La Poésie
Déjà tu la connais, tu grandis sous son aile,
Jeune enfant aux yeux noirs ; demeure-lui fidèle :
Les fils de l’Hélicon, de leurs plus doux accords,
A tes heureuses mains ont livré les trésors.
Mais toi, brillant rameau d’une tige choisie,
Féconde, et dès longtemps chère à la poésie,
N’as-tu point entendu ses accents immortels ?
N’as-tu point en secret encensé ses autels ?
Oh ! que son culte est pur, que sa voix est puissante,
Quand elle instruit tout bas une muse naissante !
Alors l’ardent espoir d’un succès incertain,
Ou l’inquiet souci d’un avenir lointain,
Sont ignorés encore ; et l’âme qu’elle inspire
Est émue ou calmée au seul son de la lyre.
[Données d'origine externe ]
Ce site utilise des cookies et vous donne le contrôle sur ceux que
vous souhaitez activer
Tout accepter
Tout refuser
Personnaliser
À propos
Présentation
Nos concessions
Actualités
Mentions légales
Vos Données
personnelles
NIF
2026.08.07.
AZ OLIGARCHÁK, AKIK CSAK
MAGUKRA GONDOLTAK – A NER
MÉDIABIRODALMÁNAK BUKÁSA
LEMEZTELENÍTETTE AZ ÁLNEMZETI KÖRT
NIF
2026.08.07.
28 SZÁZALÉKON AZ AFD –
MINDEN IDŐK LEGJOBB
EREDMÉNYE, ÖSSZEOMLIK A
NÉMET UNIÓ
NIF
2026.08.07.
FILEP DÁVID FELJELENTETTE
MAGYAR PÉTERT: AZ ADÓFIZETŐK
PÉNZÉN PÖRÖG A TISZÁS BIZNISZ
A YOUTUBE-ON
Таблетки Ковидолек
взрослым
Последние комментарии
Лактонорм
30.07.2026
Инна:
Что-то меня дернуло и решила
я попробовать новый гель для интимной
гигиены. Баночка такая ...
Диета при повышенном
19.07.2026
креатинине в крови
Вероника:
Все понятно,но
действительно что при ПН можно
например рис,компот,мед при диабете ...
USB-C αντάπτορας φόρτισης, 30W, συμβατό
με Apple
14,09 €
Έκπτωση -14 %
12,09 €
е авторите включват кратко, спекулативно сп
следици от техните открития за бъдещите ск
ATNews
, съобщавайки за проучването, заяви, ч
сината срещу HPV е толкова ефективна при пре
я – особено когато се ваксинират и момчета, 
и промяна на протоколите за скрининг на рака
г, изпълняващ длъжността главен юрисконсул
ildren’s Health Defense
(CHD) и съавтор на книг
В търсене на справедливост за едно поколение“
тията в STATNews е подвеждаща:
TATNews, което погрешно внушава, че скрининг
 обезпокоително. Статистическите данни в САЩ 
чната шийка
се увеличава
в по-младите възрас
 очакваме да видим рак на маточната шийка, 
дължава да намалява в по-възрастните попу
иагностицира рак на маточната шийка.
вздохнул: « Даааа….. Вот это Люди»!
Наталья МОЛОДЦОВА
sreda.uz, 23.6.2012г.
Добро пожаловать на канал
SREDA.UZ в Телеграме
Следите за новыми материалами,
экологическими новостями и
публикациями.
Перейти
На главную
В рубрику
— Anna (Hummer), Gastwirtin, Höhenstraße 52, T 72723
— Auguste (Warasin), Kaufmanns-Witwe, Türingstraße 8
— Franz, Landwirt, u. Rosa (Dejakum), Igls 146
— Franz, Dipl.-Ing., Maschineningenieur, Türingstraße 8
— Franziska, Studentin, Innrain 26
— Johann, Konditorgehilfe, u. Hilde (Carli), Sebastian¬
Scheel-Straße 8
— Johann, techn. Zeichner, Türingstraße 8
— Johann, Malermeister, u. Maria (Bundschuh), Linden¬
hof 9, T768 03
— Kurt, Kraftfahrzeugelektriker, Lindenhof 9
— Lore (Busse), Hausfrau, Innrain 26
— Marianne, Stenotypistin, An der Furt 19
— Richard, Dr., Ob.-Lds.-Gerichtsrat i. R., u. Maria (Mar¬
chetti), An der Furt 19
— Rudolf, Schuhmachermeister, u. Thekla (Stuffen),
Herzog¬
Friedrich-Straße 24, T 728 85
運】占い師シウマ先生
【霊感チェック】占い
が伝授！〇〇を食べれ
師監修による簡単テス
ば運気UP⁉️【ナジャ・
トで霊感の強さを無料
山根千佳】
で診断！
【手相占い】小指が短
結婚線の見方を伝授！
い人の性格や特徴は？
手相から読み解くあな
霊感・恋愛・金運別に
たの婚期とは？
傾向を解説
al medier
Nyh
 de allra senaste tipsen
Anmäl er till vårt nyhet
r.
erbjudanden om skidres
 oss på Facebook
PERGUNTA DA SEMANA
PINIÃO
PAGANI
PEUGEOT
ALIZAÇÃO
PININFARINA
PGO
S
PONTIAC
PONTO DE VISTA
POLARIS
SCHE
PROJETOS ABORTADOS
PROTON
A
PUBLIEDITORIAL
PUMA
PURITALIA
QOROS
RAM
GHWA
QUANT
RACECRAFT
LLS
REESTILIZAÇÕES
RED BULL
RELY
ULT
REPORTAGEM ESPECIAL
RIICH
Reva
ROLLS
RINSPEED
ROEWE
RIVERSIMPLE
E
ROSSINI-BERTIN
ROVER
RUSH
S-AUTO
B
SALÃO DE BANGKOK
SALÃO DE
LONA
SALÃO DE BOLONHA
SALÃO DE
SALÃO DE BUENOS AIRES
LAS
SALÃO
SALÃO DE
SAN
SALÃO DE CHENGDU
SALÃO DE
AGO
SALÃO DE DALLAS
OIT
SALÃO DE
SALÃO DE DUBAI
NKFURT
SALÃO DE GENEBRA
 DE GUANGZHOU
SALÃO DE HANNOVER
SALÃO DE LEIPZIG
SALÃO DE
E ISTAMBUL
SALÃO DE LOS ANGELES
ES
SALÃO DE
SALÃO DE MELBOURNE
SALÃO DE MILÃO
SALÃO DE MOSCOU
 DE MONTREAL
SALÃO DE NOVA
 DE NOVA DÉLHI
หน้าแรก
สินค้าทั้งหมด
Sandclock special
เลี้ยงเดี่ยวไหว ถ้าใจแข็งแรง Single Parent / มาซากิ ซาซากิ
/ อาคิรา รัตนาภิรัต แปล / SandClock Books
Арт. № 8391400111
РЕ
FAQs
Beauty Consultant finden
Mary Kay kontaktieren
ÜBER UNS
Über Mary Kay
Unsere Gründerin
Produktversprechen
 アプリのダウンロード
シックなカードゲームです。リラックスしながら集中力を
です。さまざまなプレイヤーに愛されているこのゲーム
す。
Tout lui parle, la touche, et fait naître ses chants,
Le réveil d’une fleur, parure de nos champs,
La plainte d’un oiseau, sous l’ombrage égarée,
Les feux tremblants, épars dans la voûte azurée,
Et 1’automne, où la terre est prête à s’assoupir,
Où les vents à son deuil mêlent un long soupir,
Et les feuilles des bois, aux premières gelées,
En légers tourbillons dans les airs envolées.
Vagues émotions, doux et rêveurs loisirs,
Le poète chérit vos innocents plaisirs !
C’est alors que parfois, au souffle de la muse,
Apparaît tout à coup une image confuse ;
Sa beauté, par degrés dévoilée à nos yeux,
Se revêt mollement d’un vers harmonieux,
Et la rime bientôt, sonore et cadencée,
S’éveille, et sans effort s’enchaîne à la pensée.
Qu’il est doux de sentir le mètre obéissant
Environner, saisir, presser d’un mot puissant
Un son parti du cœur, une note attendue,
Mais que, l’oreille encore n’avait pas entendue !
Jeune fille, à ces mots tu souris, je le vois ;
Sans plier ton esprit à de bizarres lois,
D’un langage inspiré tu connaîtras l’ivresse :
De poétiques fleurs couronnent ta jeunesse,
Mais une main plus chère a su te les cueillir :
Des travaux paternels tu peux t’enorgueillir.
Toi qui des monts d’Ecosse as gardé la mémoire,
Et du lutin d’Argail sais la touchante histoire,
Le charme des succès ne t’est point étranger ;
Mais tu l’auras goûté sans peine et sans danger.